* _Exercise prompt_: Could you print the whole raid5 deadlock patch below, word for word?
───── Provided passage ─────
2013-09-10 05:00:54

by y b

[permalink] [raw]
Subject: Subject: [PATCH] md: avoid deadlock when raid5 array has unack badblocks during md_stop_writes.

When raid5 hit a fresh badblock, this badblock will flagged as unack
badblock until md_update_sb is called.
But md_stop/reboot/md_set_readonly will avoid raid5d call md_update_sb
in md_check_recovery, the badblock will always be unack, so raid5d
thread enter a infinite loop and never can unregister sync_thread
that cause deadlock.

To solve this, before md_stop_writes call md_unregister_thread, set
MD_STOPPING_WRITES on mddev->flags. In raid5.c analyse_stripe judge
MD_STOPPING_WRITES bit on mddev->flags, if setted don't block rdev
to wait md_update_sb. so raid5d thread can be finished.
Signed-off-by: Bian Yu <[email protected]>
---
drivers/md/md.c | 2 ++
drivers/md/md.h | 3 +++
drivers/md/raid5.c | 3 ++-
3 files changed, 7 insertions(+), 1 deletions(-)

diff --git a/drivers/md/md.c b/drivers/md/md.c
index adf4d7e..54ef71f 100644
--- a/drivers/md/md.c
+++ b/drivers/md/md.c
@@ -5278,6 +5278,7 @@ static void md_clean(struct mddev *mddev)
static void __md_stop_writes(struct mddev *mddev)
───── Record excerpts ─────
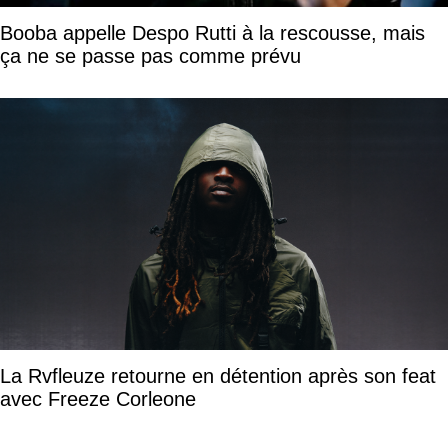
Booba appelle Despo Rutti à la rescousse, mais
ça ne se passe pas comme prévu
La Rvfleuze retourne en détention après son feat
avec Freeze Corleone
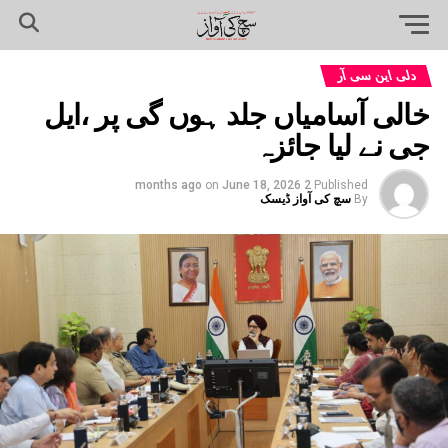
دلی این سی آر
خالی آسامیاں جلد ہوں گی پر ،ایل
جی نے لیا جائزہ
on
June 18, 2026
2 months ago
Published
By
سچ کی آواز ڈیسک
─────
* _Response for this exercise_:
2013-09-10 05:00:54

by y b

[permalink] [raw]
Subject: Subject: [PATCH] md: avoid deadlock when raid5 array has unack badblocks during md_stop_writes.

When raid5 hit a fresh badblock, this badblock will flagged as unack
badblock until md_update_sb is called.
But md_stop/reboot/md_set_readonly will avoid raid5d call md_update_sb
in md_check_recovery, the badblock will always be unack, so raid5d
thread enter a infinite loop and never can unregister sync_thread
that cause deadlock.

To solve this, before md_stop_writes call md_unregister_thread, set
MD_STOPPING_WRITES on mddev->flags. In raid5.c analyse_stripe judge
MD_STOPPING_WRITES bit on mddev->flags, if setted don't block rdev
to wait md_update_sb. so raid5d thread can be finished.
Signed-off-by: Bian Yu <[email protected]>
---
drivers/md/md.c | 2 ++
drivers/md/md.h | 3 +++
drivers/md/raid5.c | 3 ++-
3 files changed, 7 insertions(+), 1 deletions(-)

diff --git a/drivers/md/md.c b/drivers/md/md.c
index adf4d7e..54ef71f 100644
--- a/drivers/md/md.c
+++ b/drivers/md/md.c
@@ -5278,6 +5278,7 @@ static void md_clean(struct mddev *mddev)
static void __md_stop_writes(struct mddev *mddev)